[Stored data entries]
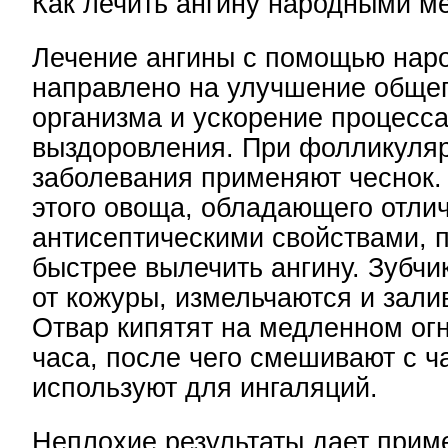
Как лечить ангину народными м
Лечение ангины с помощью нар
направлено на улучшение общег
организма и ускорение процесс
выздоровления. При фолликуля
заболевания применяют чеснок
этого овоща, обладающего отли
антисептическими свойствами, 
быстрее вылечить ангину. Зубч
от кожуры, измельчаются и зали
Отвар кипятят на медленном огн
часа, после чего смешивают с ч
используют для ингаляций.
Неплохие результаты дает прим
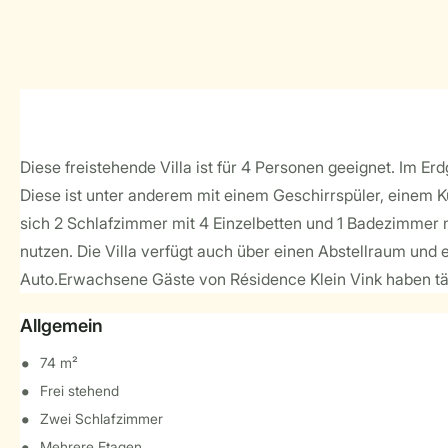
Diese freistehende Villa ist für 4 Personen geeignet. Im
Diese ist unter anderem mit einem Geschirrspüler, einem 
sich 2 Schlafzimmer mit 4 Einzelbetten und 1 Badezimmer mi
nutzen. Die Villa verfügt auch über einen Abstellraum und e
Auto.Erwachsene Gäste von Résidence Klein Vink haben täg
Allgemein
74 m²
Frei stehend
Zwei Schlafzimmer
Mehrere Etagen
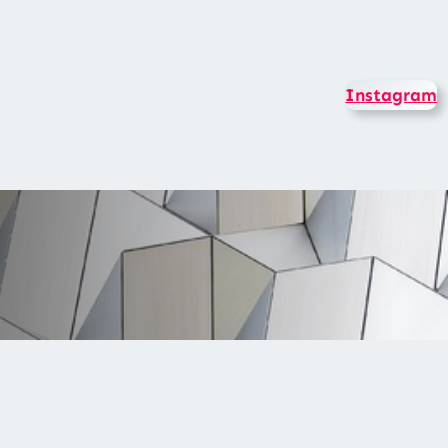
Instagram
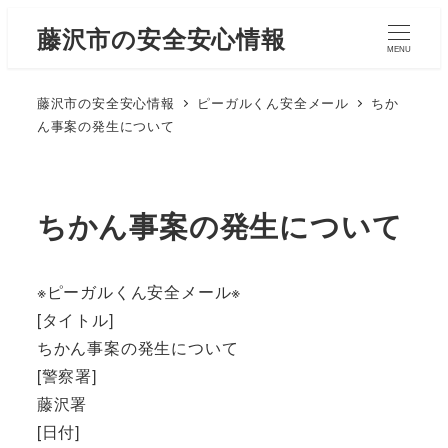
藤沢市の安全安心情報
MENU
藤沢市の安全安心情報
ピーガルくん安全メール
ちか
ん事案の発生について
ちかん事案の発生について
※ピーガルくん安全メール※
[タイトル]
ちかん事案の発生について
[警察署]
藤沢署
[日付]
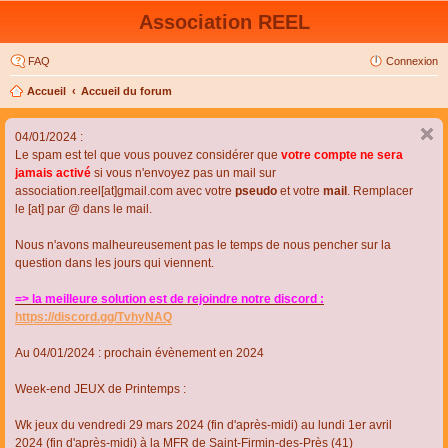
Association REEL
FAQ
Connexion
Accueil
Accueil du forum
04/01/2024 :
Le spam est tel que vous pouvez considérer que
votre compte ne sera
jamais activé
si vous n'envoyez pas un mail sur
association.reel[at]gmail.com avec votre
pseudo
et votre
mail
. Remplacer
le [at] par @ dans le mail.
Nous n'avons malheureusement pas le temps de nous pencher sur la
question dans les jours qui viennent.
=> la meilleure solution est de rejoindre notre discord :
https://discord.gg/TvhyNAQ
Au 04/01/2024 : prochain évènement en 2024
Week-end JEUX de Printemps :
Wk jeux du vendredi 29 mars 2024 (fin d'après-midi) au lundi 1er avril
2024 (fin d'après-midi) à la MFR de Saint-Firmin-des-Près (41)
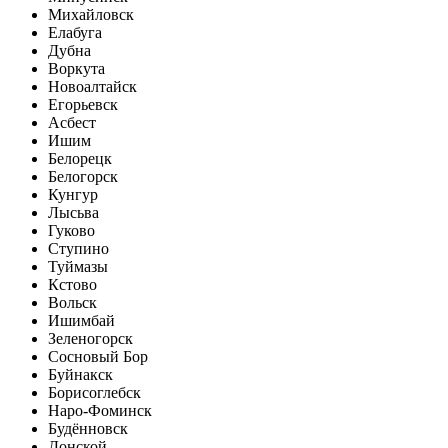
Михайловск
Елабуга
Дубна
Воркута
Новоалтайск
Егорьевск
Асбест
Ишим
Белорецк
Белогорск
Кунгур
Лысьва
Гуково
Ступино
Туймазы
Кстово
Вольск
Ишимбай
Зеленогорск
Сосновый Бор
Буйнакск
Борисоглебск
Наро-Фоминск
Будённовск
Донской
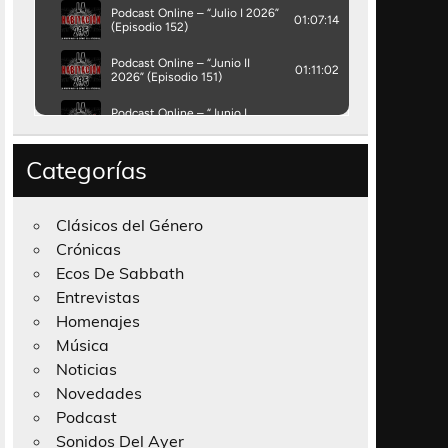
Categorías
Clásicos del Género
Crónicas
Ecos De Sabbath
Entrevistas
Homenajes
Música
Noticias
Novedades
Podcast
Sonidos Del Ayer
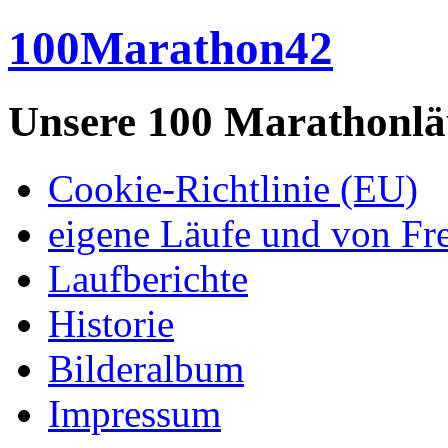
100Marathon42
Unsere 100 Marathonlä
Cookie-Richtlinie (EU)
eigene Läufe und von Fr
Laufberichte
Historie
Bilderalbum
Impressum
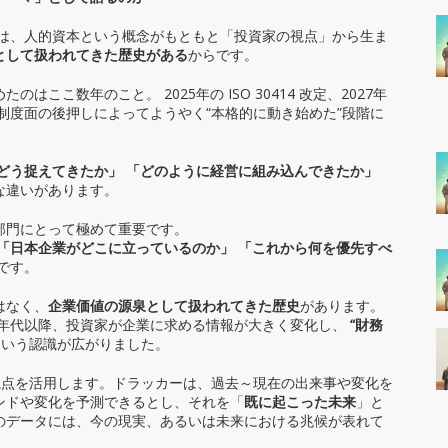
リーダー世代
マネジメント（管理職）対
（３０代～４０代中堅社員）
象プログラム
由は、人的資本という概念がもともと「投資家の視点」から生ま
対象プログラム
”として扱われてきた歴史がある
からです。
ここ数年のこと。 2025年の ISO 30414 改定、2027年
制度面の後押しによってようやく“本格的に動き始めた”段階に
どう捉えてきたか」
「どのように経営に組み込んできたか」
な違いがあります。
部門にとって極めて重要です。
「日本企業がどこに立っているのか」
「これから何を優先すべ
です。
はなく、
企業価値の源泉として扱われてきた歴史
があります。
0年代以降、投資家が企業に求める情報が大きく変化し、
“財務
いう認識が広がりました。
の視点を活用します。ドラッカーは、過去～現在の出来事や変化を
ンドや変化を予測できるとし、それを「
既に起こった未来
」と
のデータには、今の現実、あるいは未来における兆候が表れて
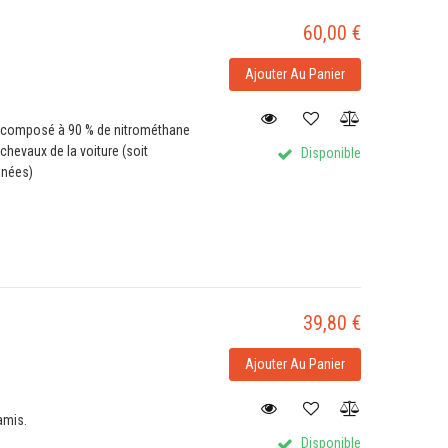
60,00 €
Ajouter Au Panier
t composé à 90 % de nitrométhane
chevaux de la voiture (soit
Disponible
inées)
39,80 €
Ajouter Au Panier
amis.
Disponible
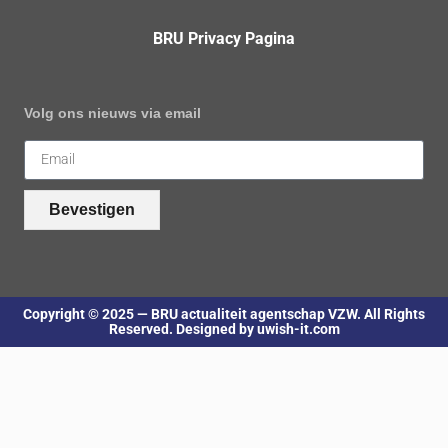
BRU Privacy Pagina
Volg ons nieuws via email
Bevestigen
Copyright © 2025 — BRU actualiteit agentschap VZW. All Rights
Reserved. Designed by uwish-it.com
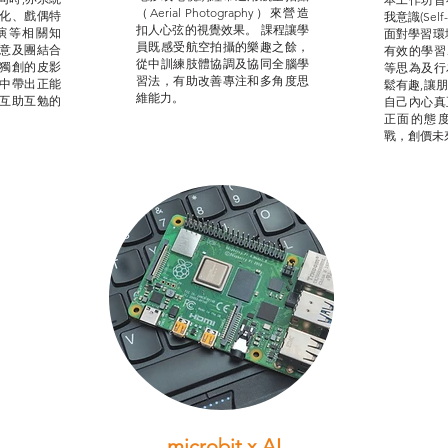
（Aerial Photography）來營造
化、戲偶特
我意識(Self
扣人心弦的視覺效果。 課程讓學
演等相關知
面對學習環
員既感受航空拍攝的樂趣之餘，
意及團結合
有效的學習
從中訓練肢體協調及協同全腦學
獨創的皮影
等思為及行
習法，有助改善專注和多角度思
中帶出正能
鬆有趣,讓
維能力。
互助互勉的
自己內心真
正面的態
戰，創價未
microbit x AI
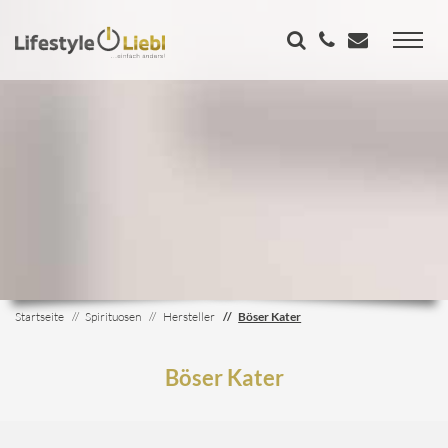
Startseite
Spirituosen
Hersteller
Böser Kater
Böser Kater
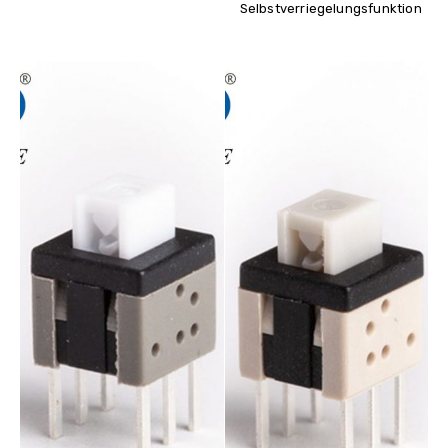
Selbstverriegelungsfunktion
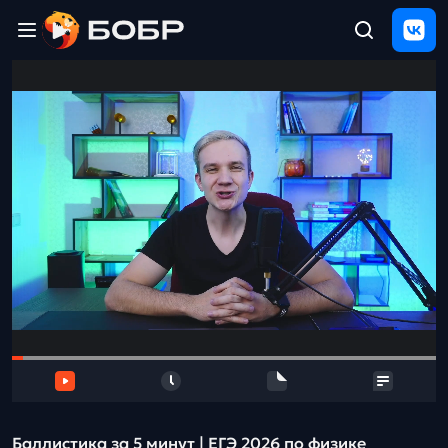
Главная
ЩЕЛЧОК
2026
Полезные
материалы
Проверка
сочинений
Тех
поддержка
Результаты
и
отзыв
Баллистика за 5 минут | ЕГЭ 2026 по физике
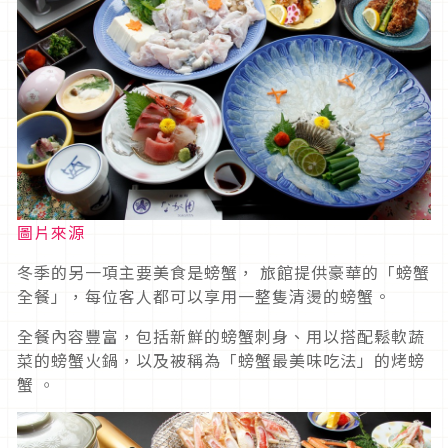
圖片來源
冬季的另一項主要美食是螃蟹， 旅館提供豪華的「螃蟹
全餐」，每位客人都可以享用一整隻清燙的螃蟹。
全餐內容豐富，包括新鮮的螃蟹刺身、用以搭配鬆軟蔬
菜的螃蟹火鍋，以及被稱為「螃蟹最美味吃法」的烤螃
蟹 ◦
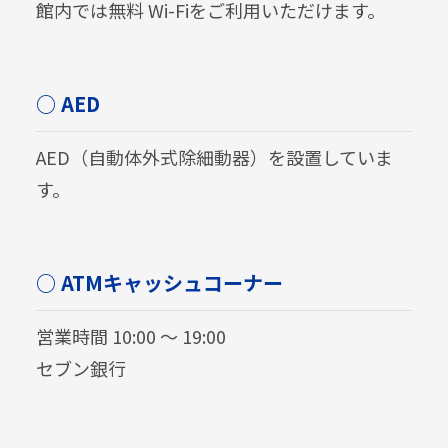
館内では無料 Wi-Fiをご利用いただけます。
○ AED
AED（自動体外式除細動器）を設置していま
す。
○ ATMキャッシュコーナー
営業時間 10:00 〜 19:00
セブン銀行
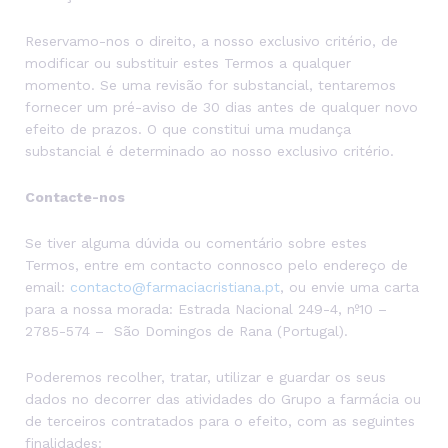
Reservamo-nos o direito, a nosso exclusivo critério, de
modificar ou substituir estes Termos a qualquer
momento. Se uma revisão for substancial, tentaremos
fornecer um pré-aviso de 30 dias antes de qualquer novo
efeito de prazos. O que constitui uma mudança
substancial é determinado ao nosso exclusivo critério.
Contacte-nos
Se tiver alguma dúvida ou comentário sobre estes
Termos, entre em contacto connosco pelo endereço de
email:
contacto@farmaciacristiana.pt
, ou envie uma carta
para a nossa morada: Estrada Nacional 249-4, nº10 –
2785-574 – São Domingos de Rana (Portugal).
Poderemos recolher, tratar, utilizar e guardar os seus
dados no decorrer das atividades do Grupo a farmácia ou
de terceiros contratados para o efeito, com as seguintes
finalidades:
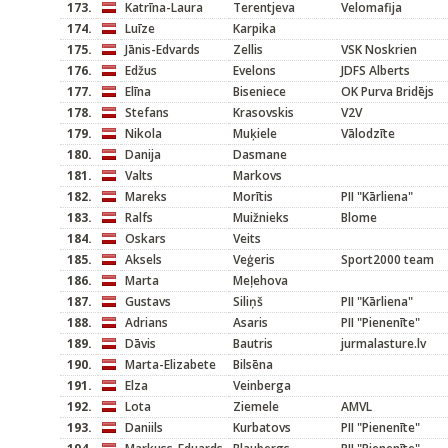
173.
Katrīna-Laura
Terentjeva
Velomafija
174.
Luīze
Karpika
175.
Jānis-Edvards
Zellis
VSK Noskrien
176.
Edžus
Evelons
JDFS Alberts
177.
Elīna
Biseniece
OK Purva Bridējs
178.
Stefans
Krasovskis
V2V
179.
Nikola
Muķiele
Vālodzīte
180.
Danija
Dasmane
181.
Valts
Markovs
182.
Mareks
Morītis
PII "Kārliena"
183.
Ralfs
Muižnieks
Blome
184.
Oskars
Veits
185.
Aksels
Veģeris
Sport2000 team
186.
Marta
Meļehova
187.
Gustavs
Siliņš
PII "Kārliena"
188.
Adrians
Asaris
PII "Pienenīte"
189.
Dāvis
Bautris
jurmalasture.lv
190.
Marta-Elizabete
Bilsēna
191.
Elza
Veinberga
192.
Lota
Ziemele
AMVL
193.
Daniils
Kurbatovs
PII "Pienenīte"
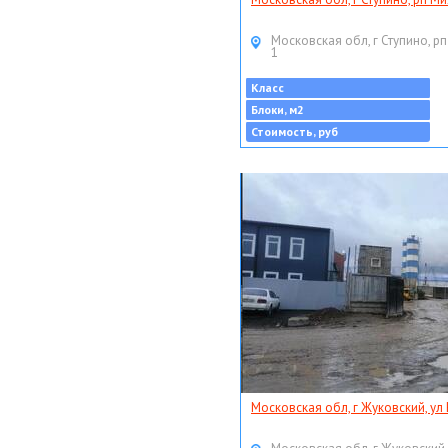
Московская обл, г Ступино, рп
1
Класс
Блоки, м2
Стоимость, руб
Московская обл, г Жуковский, ул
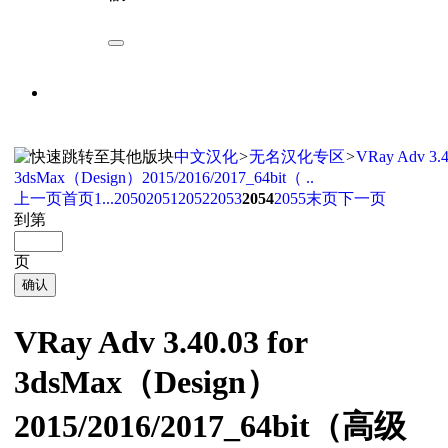
中文汉化
>
无名汉化专区
>
VRay Adv 3.4
3dsMax（Design）2015/2016/2017_64bit（ ..
上一页
首页
1...
2050
2051
2052
2053
2054
2055
末页
下一页
到第
页
确认
VRay Adv 3.40.03 for
3dsMax（Design）
2015/2016/2017_64bit（高级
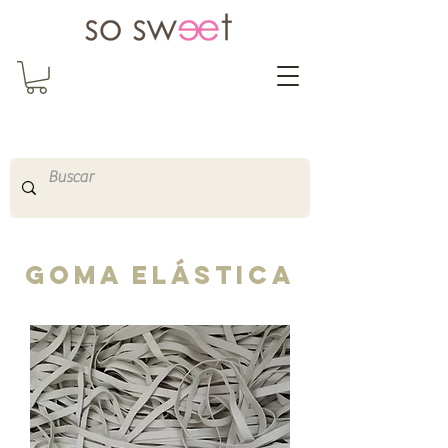
So Sweet Complementos
Shop Online
http://www.sosweetshopo
nline.com
​Goma elástica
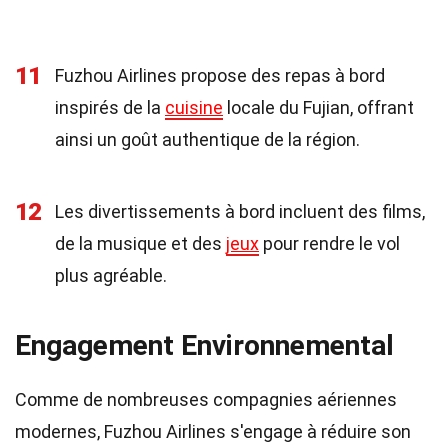
11
Fuzhou Airlines propose des repas à bord
inspirés de la
cuisine
locale du Fujian, offrant
ainsi un goût authentique de la région.
12
Les divertissements à bord incluent des films,
de la musique et des
jeux
pour rendre le vol
plus agréable.
Engagement Environnemental
Comme de nombreuses compagnies aériennes
modernes, Fuzhou Airlines s'engage à réduire son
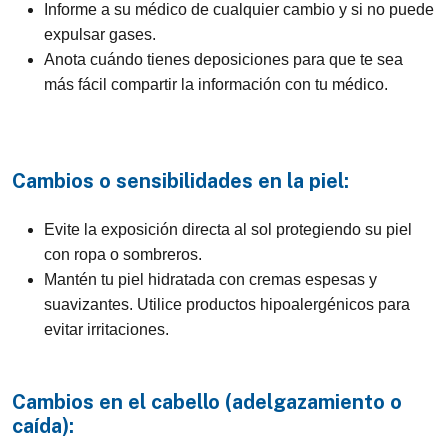
Informe a su médico de cualquier cambio y si no puede
expulsar gases.
Anota cuándo tienes deposiciones para que te sea
más fácil compartir la información con tu médico.
Cambios o sensibilidades en la piel:
Evite la exposición directa al sol protegiendo su piel
con ropa o sombreros.
Mantén tu piel hidratada con cremas espesas y
suavizantes. Utilice productos hipoalergénicos para
evitar irritaciones.
Cambios en el cabello (adelgazamiento o
caída):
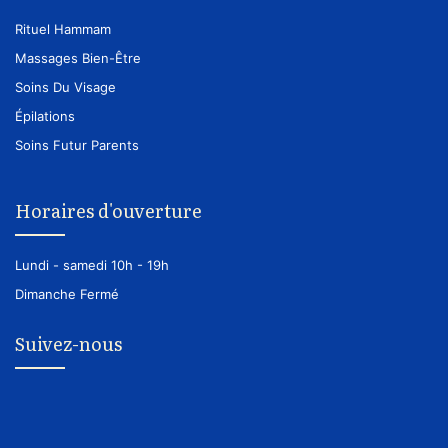
Rituel Hammam
Massages Bien-Être
Soins Du Visage
Épilations
Soins Futur Parents
Horaires d'ouverture
Lundi - samedi
10h - 19h
Dimanche
Fermé
Suivez-nous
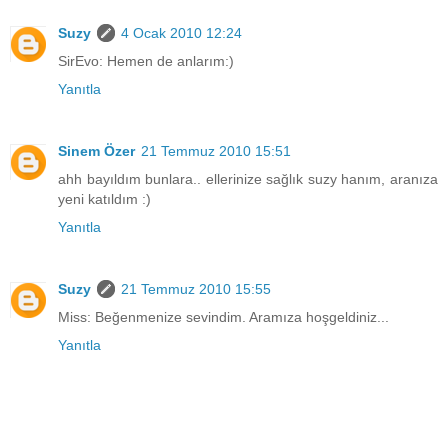
Suzy
4 Ocak 2010 12:24
SirEvo: Hemen de anlarım:)
Yanıtla
Sinem Özer
21 Temmuz 2010 15:51
ahh bayıldım bunlara.. ellerinize sağlık suzy hanım, aranıza
yeni katıldım :)
Yanıtla
Suzy
21 Temmuz 2010 15:55
Miss: Beğenmenize sevindim. Aramıza hoşgeldiniz...
Yanıtla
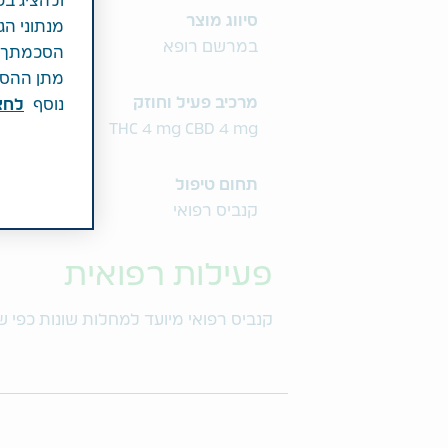
ולהציג בפ
סיווג מוצר
מנתוני הג
במרשם רופא
הסכמתך לכ
מתן ההסכמ
מרכיב פעיל וחוזק
נוסף
לחצ\
THC 4 mg CBD 4 mg
תחום טיפול
קנביס רפואי
פעילות רפואית
קנביס רפואי מיועד למחלות שונות כפי 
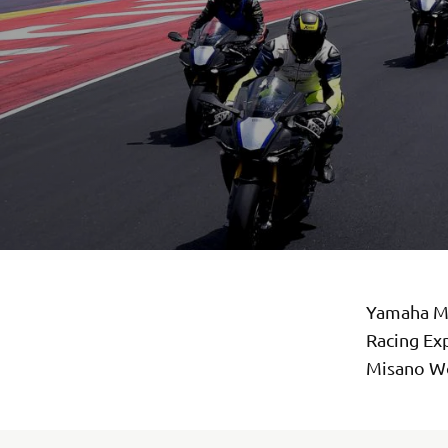
Yamaha Mo
Racing Exp
Misano Wor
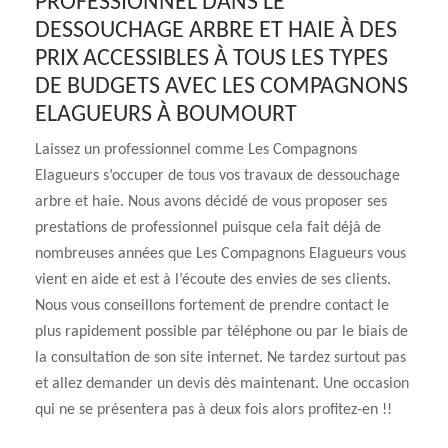
PROFESSIONNEL DANS LE
DESSOUCHAGE ARBRE ET HAIE À DES
PRIX ACCESSIBLES À TOUS LES TYPES
DE BUDGETS AVEC LES COMPAGNONS
ELAGUEURS À BOUMOURT
Laissez un professionnel comme Les Compagnons
Elagueurs s’occuper de tous vos travaux de dessouchage
arbre et haie. Nous avons décidé de vous proposer ses
prestations de professionnel puisque cela fait déjà de
nombreuses années que Les Compagnons Elagueurs vous
vient en aide et est à l’écoute des envies de ses clients.
Nous vous conseillons fortement de prendre contact le
plus rapidement possible par téléphone ou par le biais de
la consultation de son site internet. Ne tardez surtout pas
et allez demander un devis dès maintenant. Une occasion
qui ne se présentera pas à deux fois alors profitez-en !!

__WHAT THE EXERCISE ASKS__
Start with the line above containing "Unsere 100 Marathonlä" and end with the line containing "習法，有助改善專注和多角度思". Set down that stretch exactly, without any pictures.

__WRITTEN ANSWER__
Unsere 100 Marathonlä
Cookie-Richtlinie (EU)
eigene Läufe und von Fr
Laufberichte
Historie
Bilderalbum
Impressum
リーダー世代
マネジメント（管理職）対
（３０代～４０代中堅社員）
象プログラム
由は、人的資本という概念がもともと「投資家の視点」から生ま
対象プログラム
”として扱われてきた歴史がある
からです。
ここ数年のこと。 2025年の ISO 30414 改定、2027年
制度面の後押しによってようやく“本格的に動き始めた”段階に
どう捉えてきたか」
「どのように経営に組み込んできたか」
な違いがあります。
部門にとって極めて重要です。
「日本企業がどこに立っているのか」
「これから何を優先すべ
です。
はなく、
企業価値の源泉として扱われてきた歴史
があります。
0年代以降、投資家が企業に求める情報が大きく変化し、
“財務
いう認識が広がりました。
の視点を活用します。ドラッカーは、過去～現在の出来事や変化を
ンドや変化を予測できるとし、それを「
既に起こった未来
」と
のデータには、今の現実、あるいは未来における兆候が表れて
60,00 €
Ajouter Au Panier
t composé à 90 % de nitrométhane
chevaux de la voiture (soit
Disponible
inées)
39,80 €
Ajouter Au Panier
amis.
Disponible
BRU Privacy Pagina
Volg ons nieuws via email
Bevestigen
Copyright © 2025 — BRU actualiteit agentschap VZW. All Rights
Reserved. Designed by uwish-it.com
（Aerial Photography）來營造
化、戲偶特
我意識(Self
扣人心弦的視覺效果。 課程讓學
演等相關知
面對學習環
員既感受航空拍攝的樂趣之餘，
意及團結合
有效的學習
從中訓練肢體協調及協同全腦學
獨創的皮影
等思為及行
習法，有助改善專注和多角度思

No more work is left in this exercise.